Working data »
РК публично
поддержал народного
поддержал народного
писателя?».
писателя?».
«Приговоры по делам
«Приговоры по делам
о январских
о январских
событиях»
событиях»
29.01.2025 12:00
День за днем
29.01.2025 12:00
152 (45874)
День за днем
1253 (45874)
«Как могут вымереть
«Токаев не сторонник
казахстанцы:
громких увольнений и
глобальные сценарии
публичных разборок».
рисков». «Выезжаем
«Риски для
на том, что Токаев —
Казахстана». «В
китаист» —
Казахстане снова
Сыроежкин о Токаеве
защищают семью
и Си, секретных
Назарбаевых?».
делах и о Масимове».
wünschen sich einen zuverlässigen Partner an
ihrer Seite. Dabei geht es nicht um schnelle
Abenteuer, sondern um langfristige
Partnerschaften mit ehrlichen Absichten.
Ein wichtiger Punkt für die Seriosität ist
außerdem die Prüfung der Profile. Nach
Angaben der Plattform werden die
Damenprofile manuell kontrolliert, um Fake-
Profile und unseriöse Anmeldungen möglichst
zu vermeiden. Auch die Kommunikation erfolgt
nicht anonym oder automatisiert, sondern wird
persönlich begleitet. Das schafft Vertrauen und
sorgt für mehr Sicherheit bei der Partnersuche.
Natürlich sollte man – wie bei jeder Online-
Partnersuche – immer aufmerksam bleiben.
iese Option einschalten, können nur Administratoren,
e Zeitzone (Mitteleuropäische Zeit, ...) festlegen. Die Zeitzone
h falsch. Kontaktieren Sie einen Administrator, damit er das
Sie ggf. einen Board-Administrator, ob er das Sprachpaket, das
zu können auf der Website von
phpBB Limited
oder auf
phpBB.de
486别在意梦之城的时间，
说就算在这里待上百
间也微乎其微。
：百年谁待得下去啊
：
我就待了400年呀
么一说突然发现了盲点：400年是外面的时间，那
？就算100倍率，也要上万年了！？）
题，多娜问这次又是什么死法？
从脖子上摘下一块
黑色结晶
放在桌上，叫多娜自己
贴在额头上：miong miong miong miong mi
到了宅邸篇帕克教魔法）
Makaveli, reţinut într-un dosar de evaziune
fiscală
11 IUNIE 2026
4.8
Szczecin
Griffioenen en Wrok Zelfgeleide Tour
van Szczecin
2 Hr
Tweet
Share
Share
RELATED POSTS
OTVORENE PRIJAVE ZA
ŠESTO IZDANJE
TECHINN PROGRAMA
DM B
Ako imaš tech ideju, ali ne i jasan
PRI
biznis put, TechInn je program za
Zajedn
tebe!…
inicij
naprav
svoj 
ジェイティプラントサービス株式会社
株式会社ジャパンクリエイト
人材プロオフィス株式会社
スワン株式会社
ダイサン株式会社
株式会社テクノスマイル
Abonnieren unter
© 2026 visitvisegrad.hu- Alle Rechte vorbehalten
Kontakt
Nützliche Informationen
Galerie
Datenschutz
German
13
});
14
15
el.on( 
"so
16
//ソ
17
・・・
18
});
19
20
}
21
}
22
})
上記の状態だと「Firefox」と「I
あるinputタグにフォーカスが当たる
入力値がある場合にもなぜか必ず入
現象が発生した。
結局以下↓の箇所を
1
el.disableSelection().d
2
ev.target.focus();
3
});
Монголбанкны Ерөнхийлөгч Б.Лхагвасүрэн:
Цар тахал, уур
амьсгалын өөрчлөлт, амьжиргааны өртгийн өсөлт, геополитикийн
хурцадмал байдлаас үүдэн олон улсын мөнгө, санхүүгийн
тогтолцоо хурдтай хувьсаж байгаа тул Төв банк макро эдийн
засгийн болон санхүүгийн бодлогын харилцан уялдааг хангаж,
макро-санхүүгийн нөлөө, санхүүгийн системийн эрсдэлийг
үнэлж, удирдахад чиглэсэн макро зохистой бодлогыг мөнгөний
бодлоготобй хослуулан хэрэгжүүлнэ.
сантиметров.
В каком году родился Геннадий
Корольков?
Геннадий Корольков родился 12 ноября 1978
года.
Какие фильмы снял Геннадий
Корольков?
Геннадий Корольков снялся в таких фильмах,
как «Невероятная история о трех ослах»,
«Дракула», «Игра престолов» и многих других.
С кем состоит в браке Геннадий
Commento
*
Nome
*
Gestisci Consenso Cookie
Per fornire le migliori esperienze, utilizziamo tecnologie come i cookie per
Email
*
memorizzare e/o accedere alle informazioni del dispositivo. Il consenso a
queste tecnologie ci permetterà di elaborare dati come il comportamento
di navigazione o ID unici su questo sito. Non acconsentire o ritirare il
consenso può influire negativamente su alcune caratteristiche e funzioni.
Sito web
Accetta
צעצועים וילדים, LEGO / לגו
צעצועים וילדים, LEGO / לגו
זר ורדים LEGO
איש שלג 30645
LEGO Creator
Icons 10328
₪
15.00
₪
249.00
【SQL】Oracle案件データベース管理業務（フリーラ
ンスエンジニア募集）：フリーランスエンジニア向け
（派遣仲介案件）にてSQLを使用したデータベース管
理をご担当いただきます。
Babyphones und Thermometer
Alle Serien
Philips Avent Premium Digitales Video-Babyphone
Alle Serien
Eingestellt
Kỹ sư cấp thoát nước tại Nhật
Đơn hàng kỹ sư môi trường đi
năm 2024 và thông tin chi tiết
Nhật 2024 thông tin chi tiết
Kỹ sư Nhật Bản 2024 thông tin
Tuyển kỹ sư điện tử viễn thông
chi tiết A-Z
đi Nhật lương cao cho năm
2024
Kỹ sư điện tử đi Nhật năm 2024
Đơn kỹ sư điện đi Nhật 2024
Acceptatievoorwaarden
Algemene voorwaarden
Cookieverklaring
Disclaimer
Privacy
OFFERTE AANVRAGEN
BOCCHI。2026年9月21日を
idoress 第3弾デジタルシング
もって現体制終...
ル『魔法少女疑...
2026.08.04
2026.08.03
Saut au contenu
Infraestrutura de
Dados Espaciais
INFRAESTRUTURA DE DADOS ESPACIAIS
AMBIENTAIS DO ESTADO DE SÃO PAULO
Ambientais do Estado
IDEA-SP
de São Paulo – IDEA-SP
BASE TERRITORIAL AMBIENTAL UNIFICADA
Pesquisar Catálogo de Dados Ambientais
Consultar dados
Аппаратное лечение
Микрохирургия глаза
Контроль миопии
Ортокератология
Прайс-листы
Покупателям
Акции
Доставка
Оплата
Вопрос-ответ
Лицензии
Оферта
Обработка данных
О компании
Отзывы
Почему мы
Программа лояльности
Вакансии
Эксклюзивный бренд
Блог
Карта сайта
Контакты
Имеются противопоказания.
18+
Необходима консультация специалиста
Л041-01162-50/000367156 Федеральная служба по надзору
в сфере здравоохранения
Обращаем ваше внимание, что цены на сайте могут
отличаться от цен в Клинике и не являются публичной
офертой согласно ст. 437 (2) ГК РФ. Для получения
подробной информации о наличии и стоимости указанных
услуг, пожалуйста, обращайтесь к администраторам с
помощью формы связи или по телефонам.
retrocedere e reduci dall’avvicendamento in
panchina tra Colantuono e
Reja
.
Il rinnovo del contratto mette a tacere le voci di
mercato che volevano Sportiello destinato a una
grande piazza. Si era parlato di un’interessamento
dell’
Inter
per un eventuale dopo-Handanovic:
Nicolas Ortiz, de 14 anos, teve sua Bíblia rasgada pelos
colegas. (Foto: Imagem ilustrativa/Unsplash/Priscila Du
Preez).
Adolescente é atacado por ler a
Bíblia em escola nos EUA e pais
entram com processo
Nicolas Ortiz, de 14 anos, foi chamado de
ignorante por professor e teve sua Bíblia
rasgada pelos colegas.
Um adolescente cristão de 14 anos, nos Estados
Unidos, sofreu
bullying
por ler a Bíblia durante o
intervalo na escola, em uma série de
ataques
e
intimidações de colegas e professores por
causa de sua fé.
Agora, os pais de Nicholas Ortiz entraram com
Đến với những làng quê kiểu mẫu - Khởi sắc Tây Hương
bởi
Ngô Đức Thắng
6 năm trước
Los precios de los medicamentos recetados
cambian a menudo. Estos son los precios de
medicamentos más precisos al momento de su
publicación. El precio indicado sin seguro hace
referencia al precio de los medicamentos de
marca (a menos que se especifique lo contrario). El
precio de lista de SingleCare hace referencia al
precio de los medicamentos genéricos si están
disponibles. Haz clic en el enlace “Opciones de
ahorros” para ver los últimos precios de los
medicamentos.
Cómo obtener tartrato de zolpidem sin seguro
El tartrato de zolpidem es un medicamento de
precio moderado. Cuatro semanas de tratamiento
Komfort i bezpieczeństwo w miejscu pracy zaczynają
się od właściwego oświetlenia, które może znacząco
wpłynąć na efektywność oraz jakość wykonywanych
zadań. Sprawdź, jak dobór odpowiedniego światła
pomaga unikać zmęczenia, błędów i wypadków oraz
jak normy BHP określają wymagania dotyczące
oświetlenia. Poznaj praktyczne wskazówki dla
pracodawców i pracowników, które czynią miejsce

Exercise brief »
Quote in full each line from the top of the records above through the line with "zu vermeiden. Auch die Kommunikation erfolgt"; stop after that line.

Solution below »
РК публично
поддержал народного
поддержал народного
писателя?».
писателя?».
«Приговоры по делам
«Приговоры по делам
о январских
о январских
событиях»
событиях»
29.01.2025 12:00
День за днем
29.01.2025 12:00
152 (45874)
День за днем
1253 (45874)
«Как могут вымереть
«Токаев не сторонник
казахстанцы:
громких увольнений и
глобальные сценарии
публичных разборок».
рисков». «Выезжаем
«Риски для
на том, что Токаев —
Казахстана». «В
китаист» —
Казахстане снова
Сыроежкин о Токаеве
защищают семью
и Си, секретных
Назарбаевых?».
делах и о Масимове».
wünschen sich einen zuverlässigen Partner an
ihrer Seite. Dabei geht es nicht um schnelle
Abenteuer, sondern um langfristige
Partnerschaften mit ehrlichen Absichten.
Ein wichtiger Punkt für die Seriosität ist
außerdem die Prüfung der Profile. Nach
Angaben der Plattform werden die
Damenprofile manuell kontrolliert, um Fake-
Profile und unseriöse Anmeldungen möglichst
zu vermeiden. Auch die Kommunikation erfolgt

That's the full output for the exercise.